#### Work instruction
Transcribe the entries exactly. Start at the top, stop after the line with "What's a service catalog?", and omit every picture.
*** Block opens ***
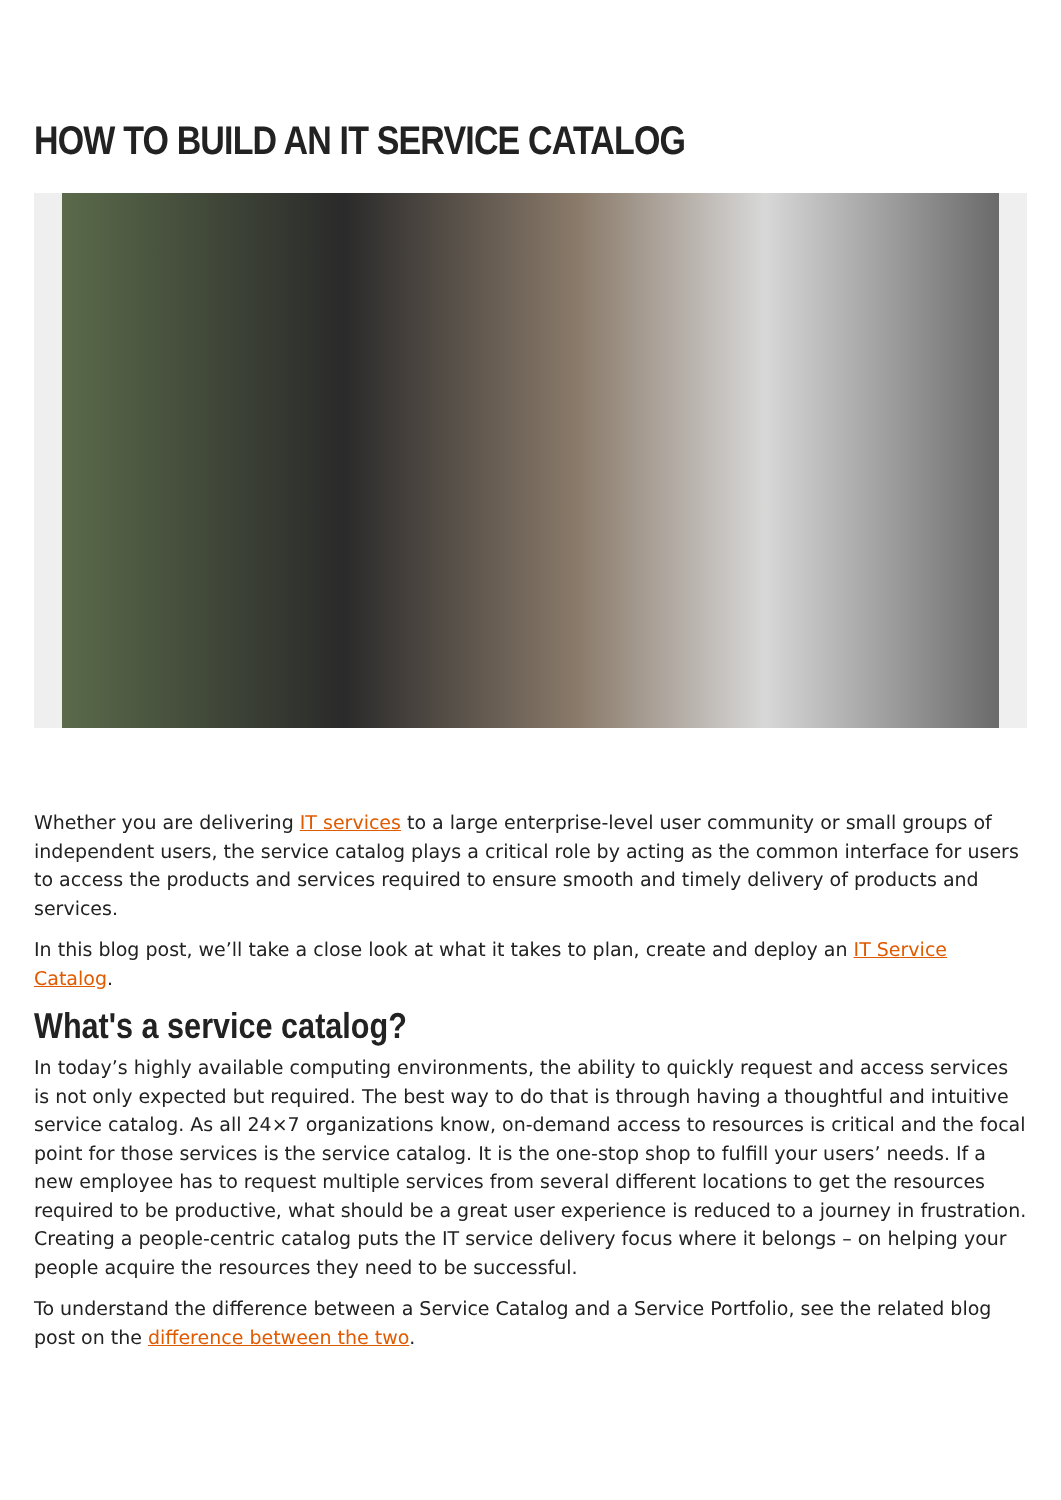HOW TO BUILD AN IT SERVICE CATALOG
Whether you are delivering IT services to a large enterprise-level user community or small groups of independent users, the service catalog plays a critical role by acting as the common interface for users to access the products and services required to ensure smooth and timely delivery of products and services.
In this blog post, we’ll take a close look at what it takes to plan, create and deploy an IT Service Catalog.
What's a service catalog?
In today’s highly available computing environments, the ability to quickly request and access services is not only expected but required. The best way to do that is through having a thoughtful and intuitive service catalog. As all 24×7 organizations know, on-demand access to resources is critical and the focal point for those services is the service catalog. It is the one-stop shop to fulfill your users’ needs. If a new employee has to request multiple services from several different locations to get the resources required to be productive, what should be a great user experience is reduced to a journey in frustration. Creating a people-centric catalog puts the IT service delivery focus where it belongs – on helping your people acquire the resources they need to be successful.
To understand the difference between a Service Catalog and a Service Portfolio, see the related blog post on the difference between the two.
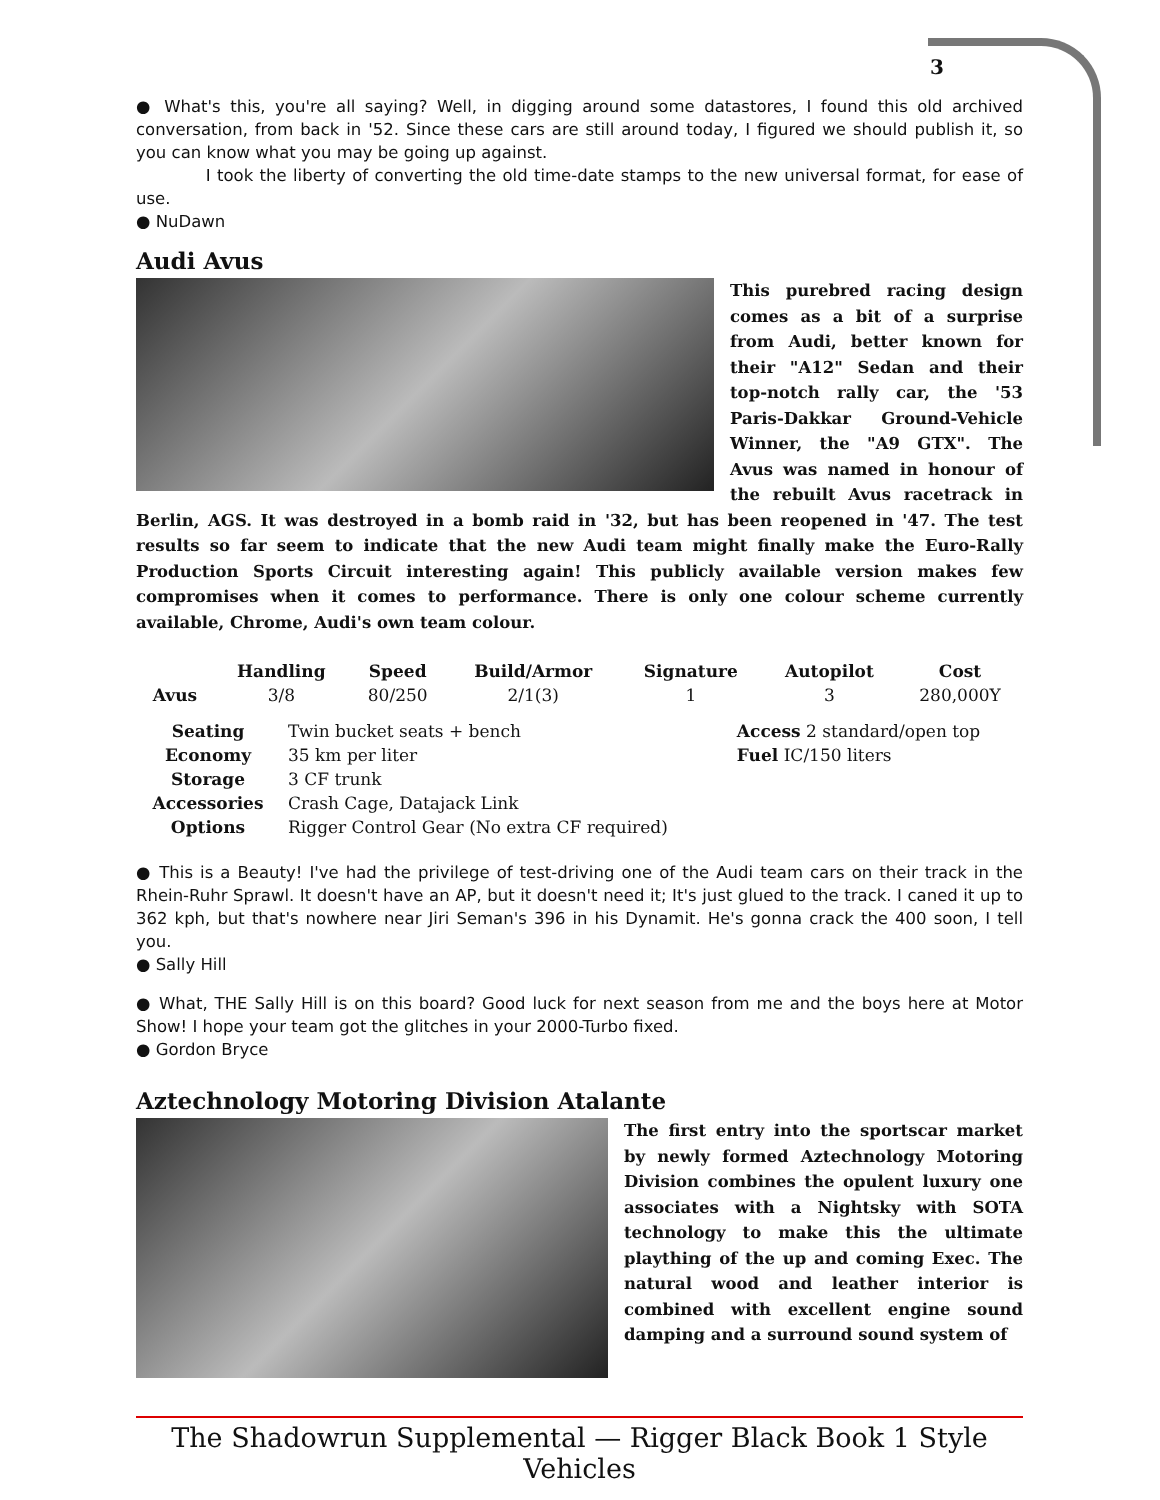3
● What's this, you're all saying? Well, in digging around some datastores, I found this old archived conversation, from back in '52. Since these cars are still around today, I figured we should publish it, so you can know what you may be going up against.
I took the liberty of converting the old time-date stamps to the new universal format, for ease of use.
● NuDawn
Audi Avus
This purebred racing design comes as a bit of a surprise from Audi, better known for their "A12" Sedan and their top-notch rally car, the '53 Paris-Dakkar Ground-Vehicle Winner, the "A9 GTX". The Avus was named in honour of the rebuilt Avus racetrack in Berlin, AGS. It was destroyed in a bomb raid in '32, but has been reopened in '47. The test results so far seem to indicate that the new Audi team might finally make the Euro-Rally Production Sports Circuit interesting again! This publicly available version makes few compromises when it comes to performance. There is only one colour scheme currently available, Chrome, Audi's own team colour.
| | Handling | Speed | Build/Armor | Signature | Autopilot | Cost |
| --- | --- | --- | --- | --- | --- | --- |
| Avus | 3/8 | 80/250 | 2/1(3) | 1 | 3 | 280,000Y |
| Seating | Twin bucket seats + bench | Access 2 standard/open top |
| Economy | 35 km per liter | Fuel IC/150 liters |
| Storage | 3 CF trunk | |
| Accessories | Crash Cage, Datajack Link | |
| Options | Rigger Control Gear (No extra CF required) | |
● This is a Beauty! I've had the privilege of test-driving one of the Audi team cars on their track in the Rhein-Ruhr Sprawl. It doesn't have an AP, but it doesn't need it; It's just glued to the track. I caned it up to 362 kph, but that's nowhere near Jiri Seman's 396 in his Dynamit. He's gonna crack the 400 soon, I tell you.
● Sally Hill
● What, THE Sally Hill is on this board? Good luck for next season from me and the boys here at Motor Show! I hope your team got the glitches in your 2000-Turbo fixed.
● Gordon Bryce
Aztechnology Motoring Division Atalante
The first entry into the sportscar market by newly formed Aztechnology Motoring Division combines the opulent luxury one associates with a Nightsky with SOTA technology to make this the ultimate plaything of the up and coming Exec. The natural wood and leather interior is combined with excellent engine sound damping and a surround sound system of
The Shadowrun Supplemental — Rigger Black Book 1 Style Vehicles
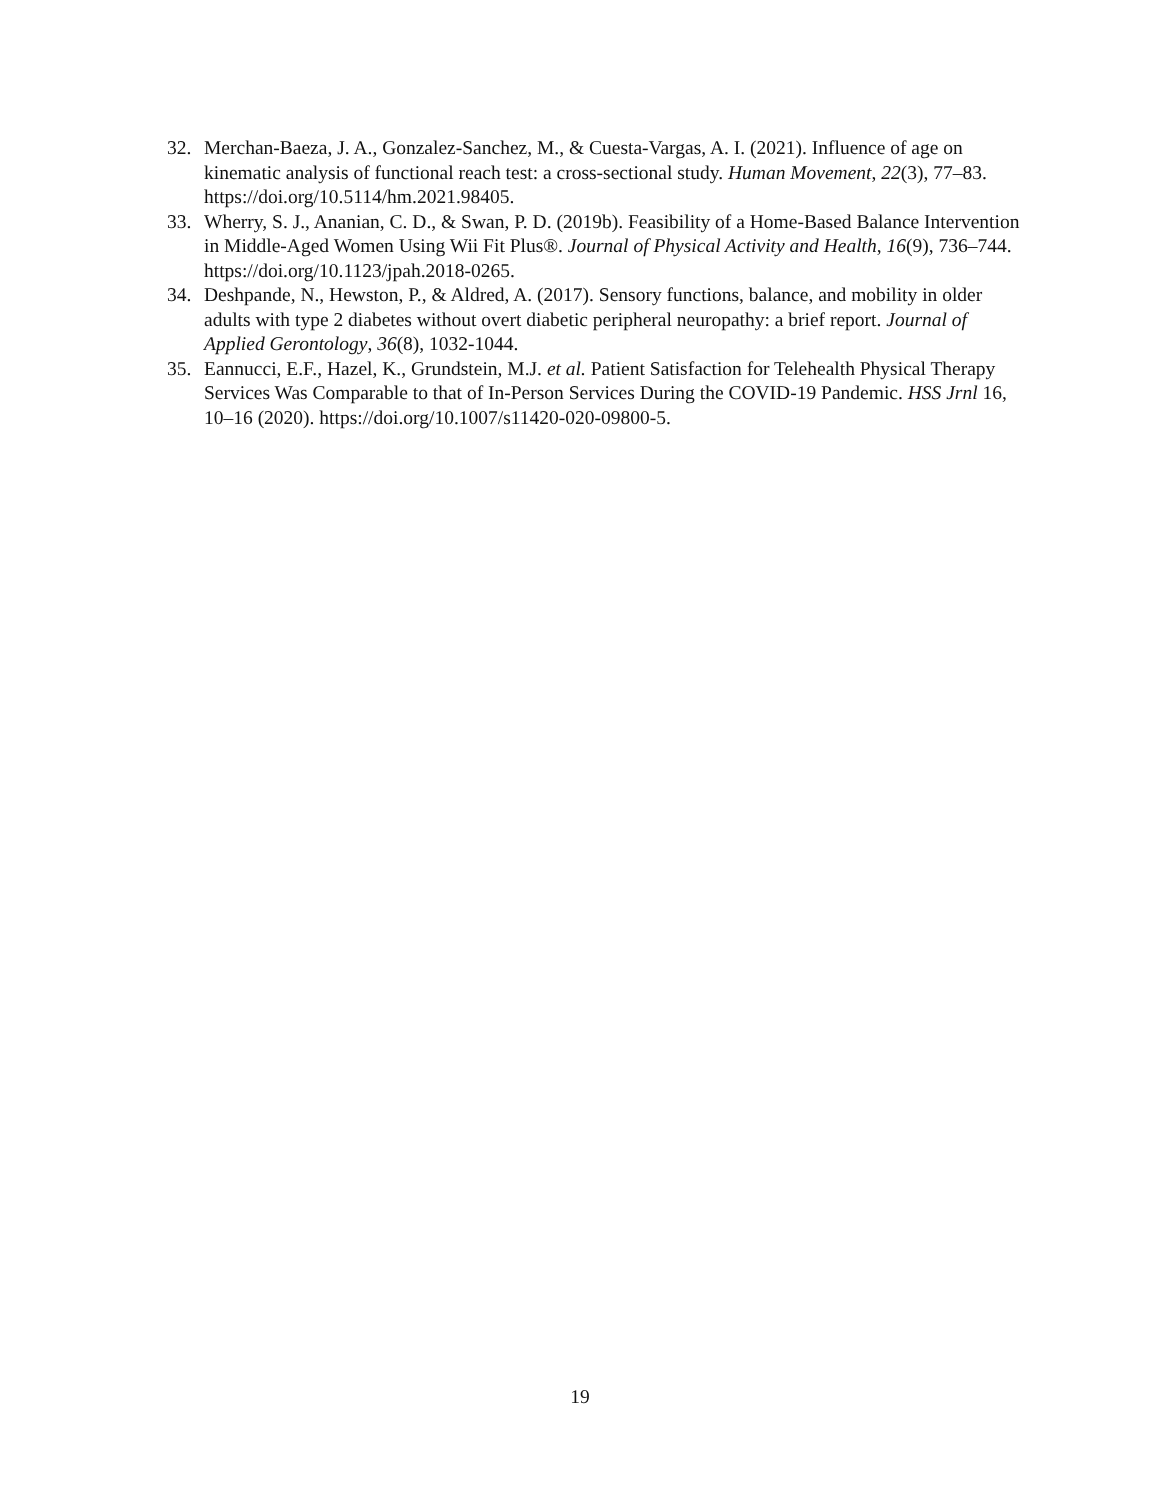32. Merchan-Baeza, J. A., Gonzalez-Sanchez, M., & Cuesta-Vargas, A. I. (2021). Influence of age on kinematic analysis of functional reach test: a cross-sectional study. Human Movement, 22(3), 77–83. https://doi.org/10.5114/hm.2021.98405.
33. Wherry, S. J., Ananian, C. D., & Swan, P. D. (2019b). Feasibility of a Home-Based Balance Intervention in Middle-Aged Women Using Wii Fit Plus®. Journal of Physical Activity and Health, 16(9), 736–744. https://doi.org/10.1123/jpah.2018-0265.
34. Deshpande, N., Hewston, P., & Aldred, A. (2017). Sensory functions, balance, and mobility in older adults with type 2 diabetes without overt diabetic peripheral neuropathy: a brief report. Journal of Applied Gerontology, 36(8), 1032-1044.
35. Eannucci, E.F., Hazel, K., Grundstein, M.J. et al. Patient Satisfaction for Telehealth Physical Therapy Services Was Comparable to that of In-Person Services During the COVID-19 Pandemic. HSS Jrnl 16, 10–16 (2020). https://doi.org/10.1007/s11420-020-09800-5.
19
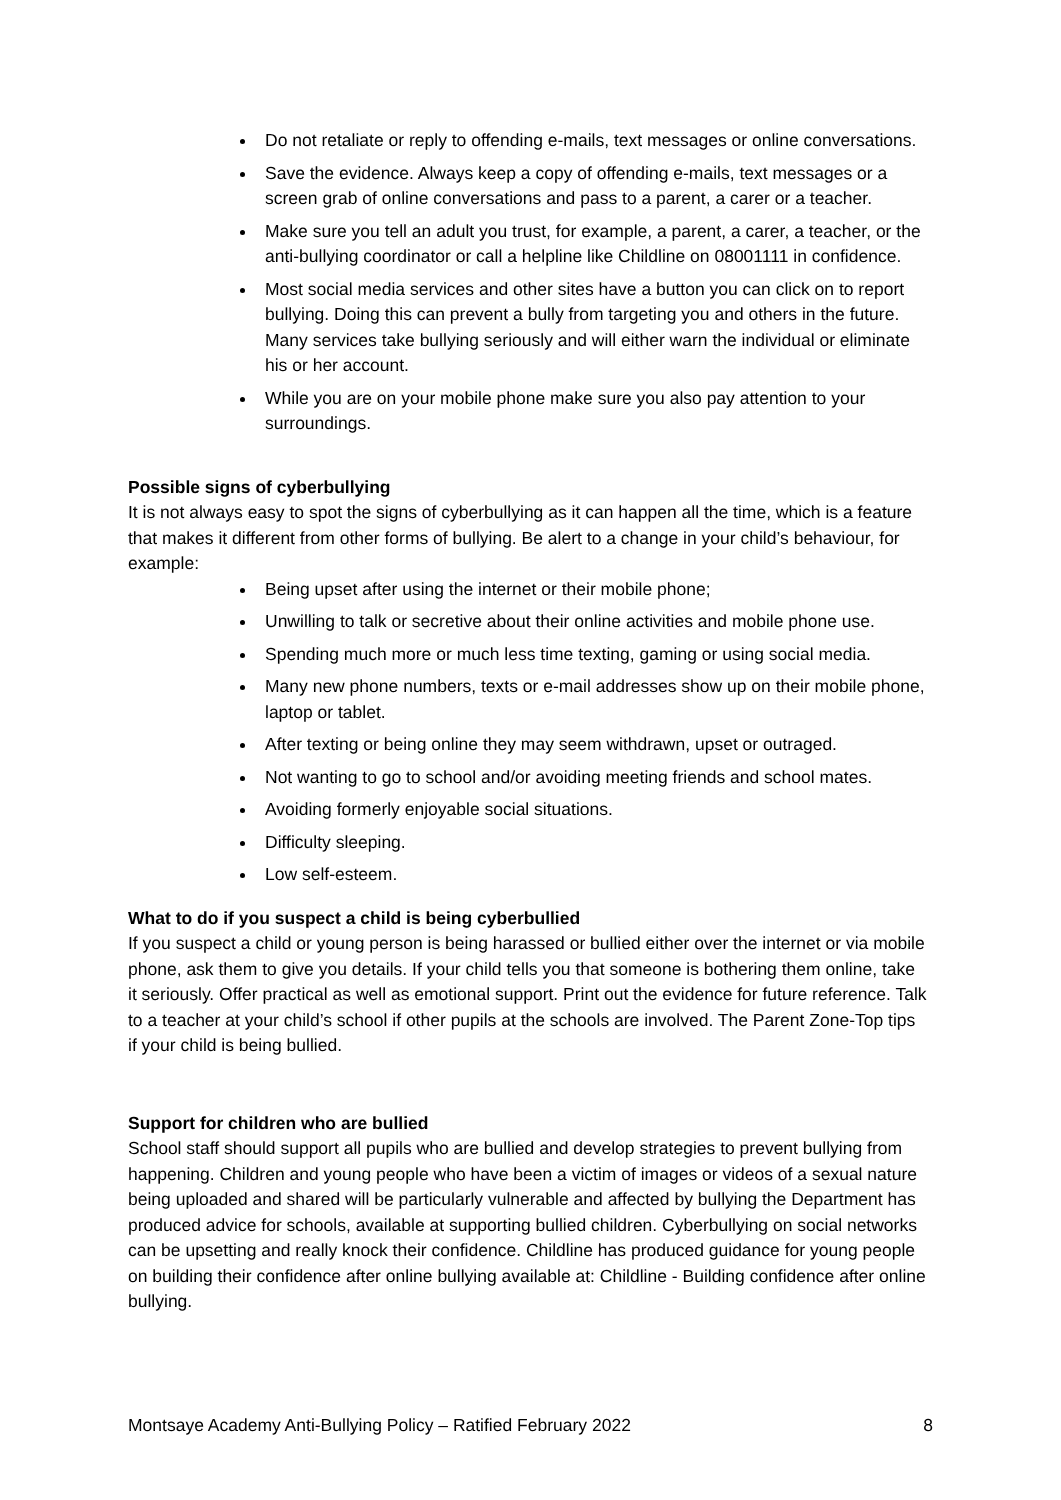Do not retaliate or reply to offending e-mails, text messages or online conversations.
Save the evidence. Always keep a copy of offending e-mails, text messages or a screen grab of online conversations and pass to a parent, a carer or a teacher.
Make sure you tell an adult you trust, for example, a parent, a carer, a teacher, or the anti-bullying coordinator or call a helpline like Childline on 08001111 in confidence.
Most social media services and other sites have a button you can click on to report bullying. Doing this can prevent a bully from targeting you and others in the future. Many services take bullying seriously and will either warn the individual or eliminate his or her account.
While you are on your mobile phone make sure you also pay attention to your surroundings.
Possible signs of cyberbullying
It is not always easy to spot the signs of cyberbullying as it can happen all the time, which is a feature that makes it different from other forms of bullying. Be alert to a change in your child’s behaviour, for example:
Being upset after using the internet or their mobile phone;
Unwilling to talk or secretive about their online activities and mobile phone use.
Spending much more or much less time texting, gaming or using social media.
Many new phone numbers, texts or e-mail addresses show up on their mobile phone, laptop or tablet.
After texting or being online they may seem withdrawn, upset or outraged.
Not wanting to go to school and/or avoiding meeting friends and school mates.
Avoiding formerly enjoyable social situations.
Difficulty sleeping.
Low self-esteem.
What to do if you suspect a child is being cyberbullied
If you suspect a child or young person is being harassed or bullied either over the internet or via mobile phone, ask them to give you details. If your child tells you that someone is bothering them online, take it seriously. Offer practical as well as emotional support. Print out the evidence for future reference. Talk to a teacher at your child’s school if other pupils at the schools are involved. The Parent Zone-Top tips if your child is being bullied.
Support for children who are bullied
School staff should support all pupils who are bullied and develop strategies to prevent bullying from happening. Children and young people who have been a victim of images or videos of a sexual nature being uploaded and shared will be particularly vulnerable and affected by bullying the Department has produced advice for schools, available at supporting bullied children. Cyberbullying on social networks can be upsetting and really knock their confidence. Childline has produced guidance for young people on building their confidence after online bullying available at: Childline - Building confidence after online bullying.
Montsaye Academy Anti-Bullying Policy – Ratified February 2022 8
*** Block closes ***
#### Exercise output
HOW TO BUILD AN IT SERVICE CATALOG
Whether you are delivering IT services to a large enterprise-level user community or small groups of independent users, the service catalog plays a critical role by acting as the common interface for users to access the products and services required to ensure smooth and timely delivery of products and services.
In this blog post, we’ll take a close look at what it takes to plan, create and deploy an IT Service Catalog.
What's a service catalog?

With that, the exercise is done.